From context and non-verbal communication.


----------



## NewtonCircus

Dag Lucinda

I summarised it in the following table:

Male saying: 
a)_ mijn vriendin_: Girlfriend
_b) een vriendin:_ Female friend
_c) een vriend:_ Male friend
_d) mijn vriend:_ Male friend, unless they are in a same gender relationship

Female saying: 
a) _mijn vriend_: Boyfriend
_b) een vriend:_ Male friend
_c) een vriendin:_ Female friend
_d) mijn vriendin:_ Female friend, unless they are in a same gender relationship

Groetjes Herman


----------



## Lucinda131

Hartelijk dank for all your answers, especially the table!  but if someone says 'I've had a 'friend' for a while' (ik heb een tijdlang een vriend/in gehad?) I'd assume that was referring to a boy/girlfriend, right?


----------



## AllegroModerato

Lucinda131 said:


> Hartelijk dank for all your answers, especially the table!  but if someone says 'I've had a 'friend' for a while' (ik heb een tijdlang een vriend/in gehad?) I'd assume that was referring to a boy/girlfriend, right?



Right.


----------



## AllegroModerato

NewtonCircus: I think there´s a tendency to avoid "mijn vriend/in" when referring to friends. I at least would be more inclined to say "een vriend van mij".


----------



## NewtonCircus

Dag Lucinda 



Lucinda131 said:


> Hartelijk dank for all your answers, especially the table! but if someone says 'I've had a 'friend' for a while' (ik heb een tijdlang een vriend/in gehad?) I'd assume that was referring to a boy/girlfriend, right?

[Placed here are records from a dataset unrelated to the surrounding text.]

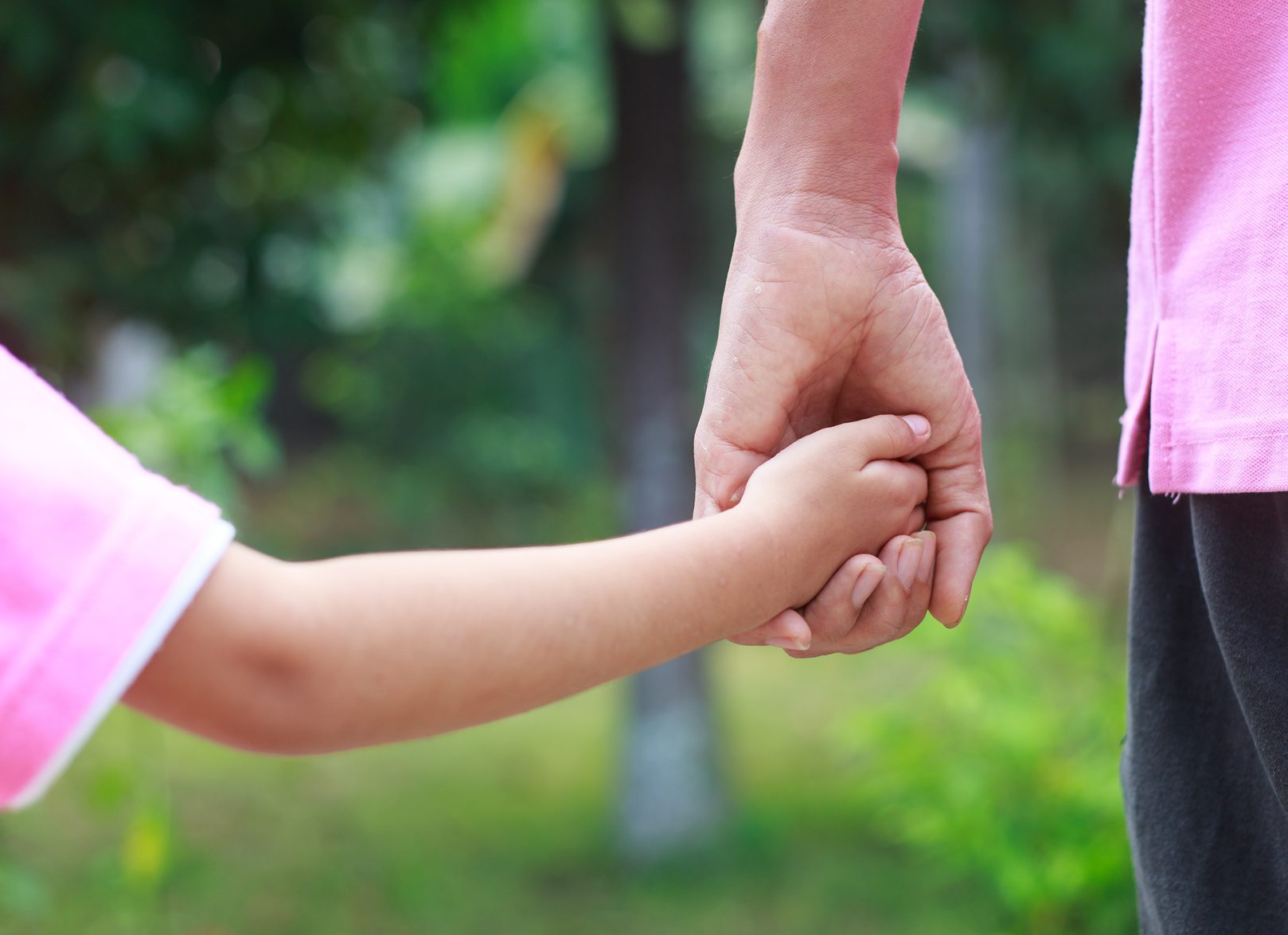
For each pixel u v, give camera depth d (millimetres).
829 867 5023
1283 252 742
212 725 612
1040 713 2951
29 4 3289
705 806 5289
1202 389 773
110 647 543
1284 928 824
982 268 8047
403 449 11305
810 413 951
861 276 903
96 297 4141
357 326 11750
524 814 5781
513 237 11938
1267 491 751
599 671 682
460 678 640
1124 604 3764
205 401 2666
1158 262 811
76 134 3441
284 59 3891
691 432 5242
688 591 720
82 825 4445
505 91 12531
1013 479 8328
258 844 5215
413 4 4219
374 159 4625
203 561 562
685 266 5242
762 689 7543
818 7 892
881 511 846
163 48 3465
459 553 668
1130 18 3906
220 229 4332
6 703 534
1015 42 3984
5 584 540
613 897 4941
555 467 11266
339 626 617
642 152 5105
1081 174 5379
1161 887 865
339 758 6414
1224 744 856
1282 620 775
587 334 11797
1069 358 10562
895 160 923
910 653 3242
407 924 4664
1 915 3701
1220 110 783
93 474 561
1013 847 2756
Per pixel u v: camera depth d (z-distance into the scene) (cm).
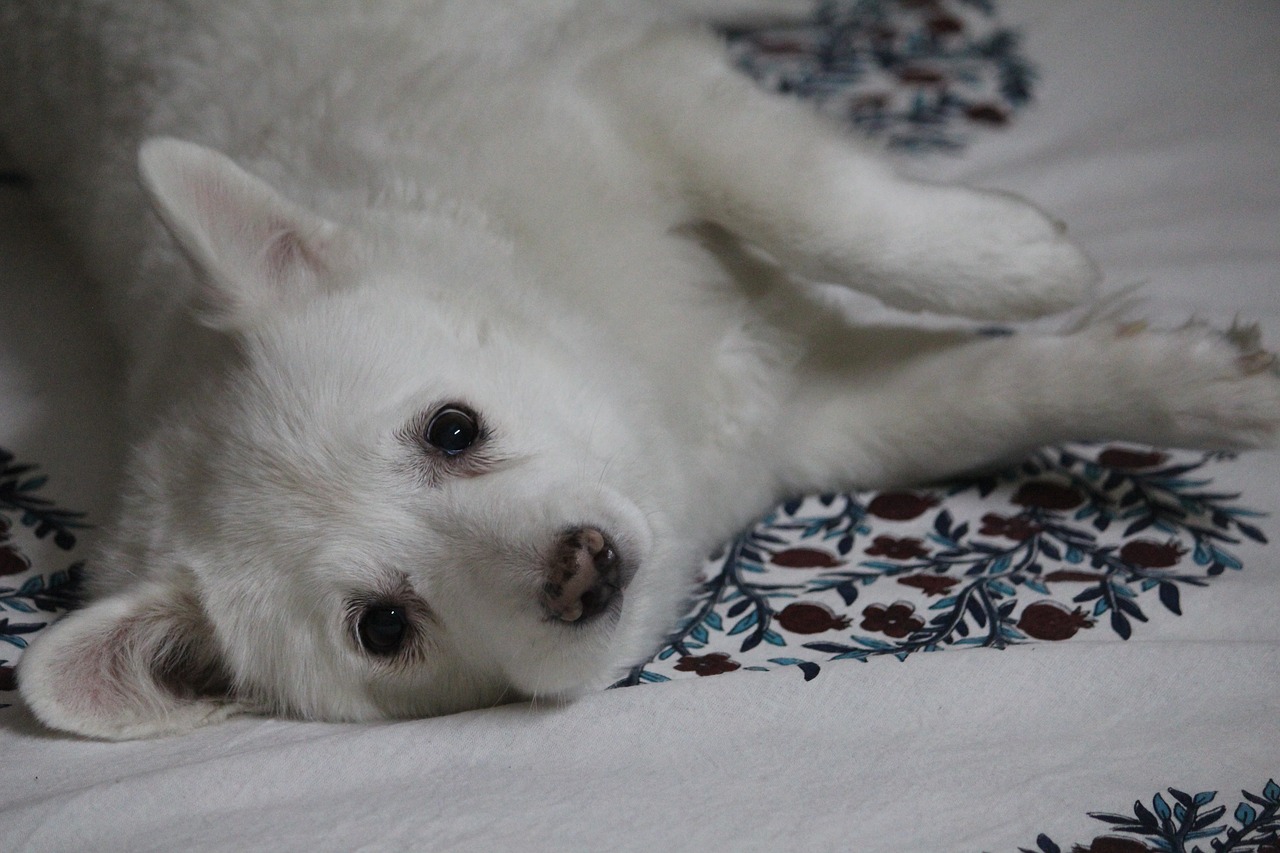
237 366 84
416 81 93
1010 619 84
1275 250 103
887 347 95
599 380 86
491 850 75
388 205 89
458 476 82
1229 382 88
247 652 83
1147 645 80
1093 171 112
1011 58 125
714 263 94
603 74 94
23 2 107
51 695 81
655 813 76
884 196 91
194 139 95
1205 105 118
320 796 79
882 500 94
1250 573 85
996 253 91
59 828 77
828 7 136
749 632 85
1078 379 90
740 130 91
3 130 113
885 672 81
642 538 82
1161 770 76
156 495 84
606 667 83
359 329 83
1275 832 73
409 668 83
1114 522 89
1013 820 75
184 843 76
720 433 92
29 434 98
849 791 76
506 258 87
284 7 97
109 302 99
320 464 81
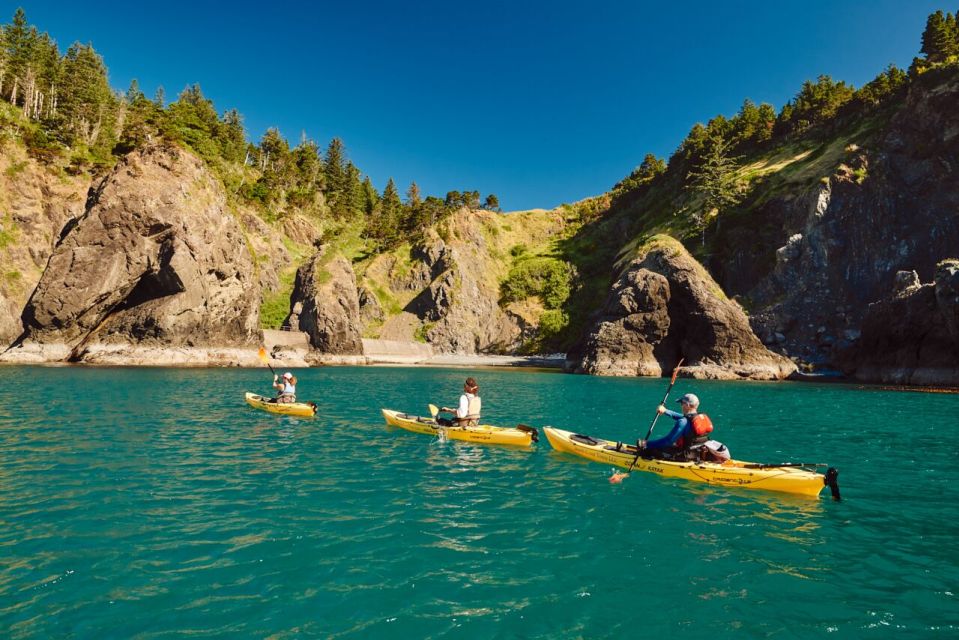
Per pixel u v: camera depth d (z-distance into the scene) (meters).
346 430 17.16
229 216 70.00
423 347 98.75
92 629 4.87
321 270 88.75
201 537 7.38
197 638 4.76
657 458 11.99
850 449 15.41
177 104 114.62
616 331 65.56
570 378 56.12
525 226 151.50
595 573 6.48
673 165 126.50
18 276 65.31
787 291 65.44
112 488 9.74
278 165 141.62
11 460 11.75
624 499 9.72
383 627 5.05
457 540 7.50
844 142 75.81
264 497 9.42
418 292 113.88
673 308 65.19
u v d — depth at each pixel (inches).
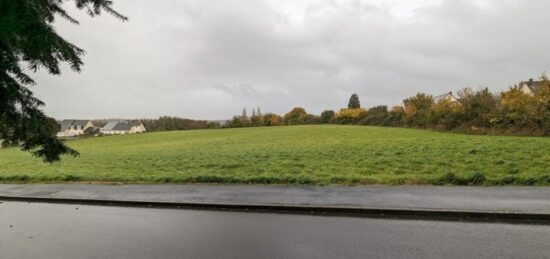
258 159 632.4
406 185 345.7
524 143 666.8
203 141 1437.0
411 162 513.3
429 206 263.9
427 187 332.5
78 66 165.5
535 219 239.1
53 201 345.4
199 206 303.0
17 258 196.7
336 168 489.1
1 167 697.0
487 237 207.8
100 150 1187.9
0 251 207.5
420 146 713.6
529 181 337.1
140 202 321.1
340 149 745.0
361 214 265.3
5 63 151.6
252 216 268.8
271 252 193.6
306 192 327.6
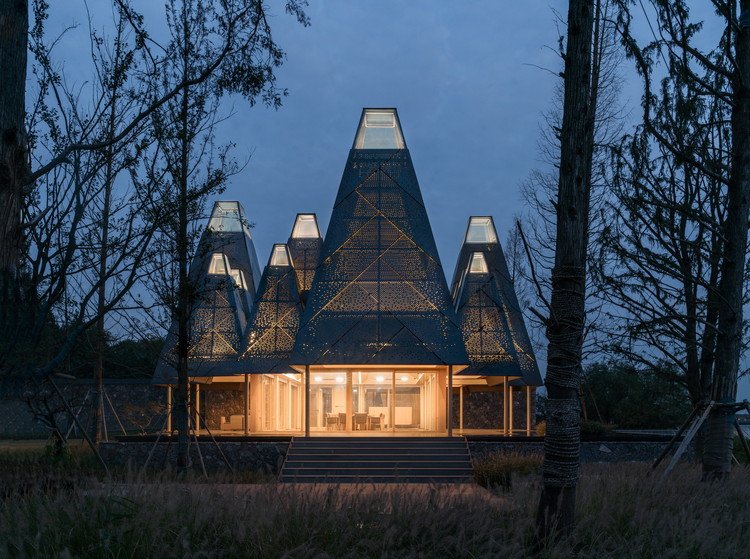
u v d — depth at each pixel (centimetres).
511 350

I was afraid that you were going to ask that question. 



AllegroModerato said:


> Right.


I am not really convinced. When you use _vriend(in_) like that, there is a lot of room for ambiguity and you may indeed assume that it means boy or girlfriend, it is still an assumption. To add some spice here, it is perfectly possible that a promiscuous person could call (one of) his/her side dish(es) _een vriend ._

If you really want to avoid ambiguity you can you change the order of words as *AllegroModerato* mentioned. Very unlikely that somebody would mistake _een vriend van mij_ for a boyfriend.

To avoid ambiguity the other way around you can use the word _lief_ instead. In my heydays the word _vrijer_ was used as well. However, the meaning of this word changed over time and is nowadays closer to “playmate” or “loverboy” .

Groetjes Herman


----------



## Lucinda131

I love NewtonCircus's terms 'side dishes', 'playmate' and 'loverboy'! 

A really interesting discussion - dank jullie wel


----------



## LeRenardReynaerde

AllegroModerato said:


> NewtonCircus: I think there´s a tendency to avoid "mijn vriend/in" when referring to friends. I at least would be more inclined to say "een vriend van mij".


I'm inclined to do so as well.


NewtonCircus said:


> To avoid ambiguity the other way around you can use the word _lief_ instead. In my heydays the word _vrijer_ was used as well.



I absolutely love that expression, but bare in mind it's profoundly Flemish.

One last possibility is the diminutive '_vriendje/vriendinnetje_' though this is more used by children and (young) teens. It would be somewhat childish for an adult to refer to their partner as a '_vriendje/vriendinnetje_', unless a 'side dish' relation is meant. Although it might be used for a serious relationship, I personally think it is not very likely.

Parents with young children usually refer to their kid's friends as '_vriendjes_' or '_vriendinnetjes_' while meaning nothing more than that ' little friends'. 

A personal anecdote: I visited a friend a few months ago and his mother asked him whether '_zijn vriendje_' stayed for dinner. And I thought, 'Wait, what? This is going to be an awkward dinner.' and a few seconds later 'How old does she think we are, twelve?'.


----------



## HKK

LeRenardReynaerde said:


> I absolutely love that expression, but bare in mind it's profoundly Flemish.



If you're talking about _lief _then how about _liefje_? That's used in the Netherlands right?
If you're talking about _vrijer_, it's long dead in most of Flanders as well. I heard it from some West-Vlaams people though.


----------



## LeRenardReynaerde

HKK said:


> If you're talking about _lief _then how about _liefje_? That's used in the Netherlands right?
> If you're talking about _vrijer_, it's long dead in most of Flanders as well. I heard it from some West-Vlaams people though.



Liefje is indeed used in the Netherlands, mostly as a pet name though.


----------



## Zanjabeel

What about "mijn wederhelft" or "mijn partner" or "mijn levensgezel(lin), vrijer sounds very oubollig to me, something a senior would say refering to his or her lover..


----------



## LeRenardReynaerde

Zanjabeel said:


> What about "mijn wederhelft" or "mijn partner" or "mijn levensgezel(lin)


If they're married or living togehter on a permanent basis.


----------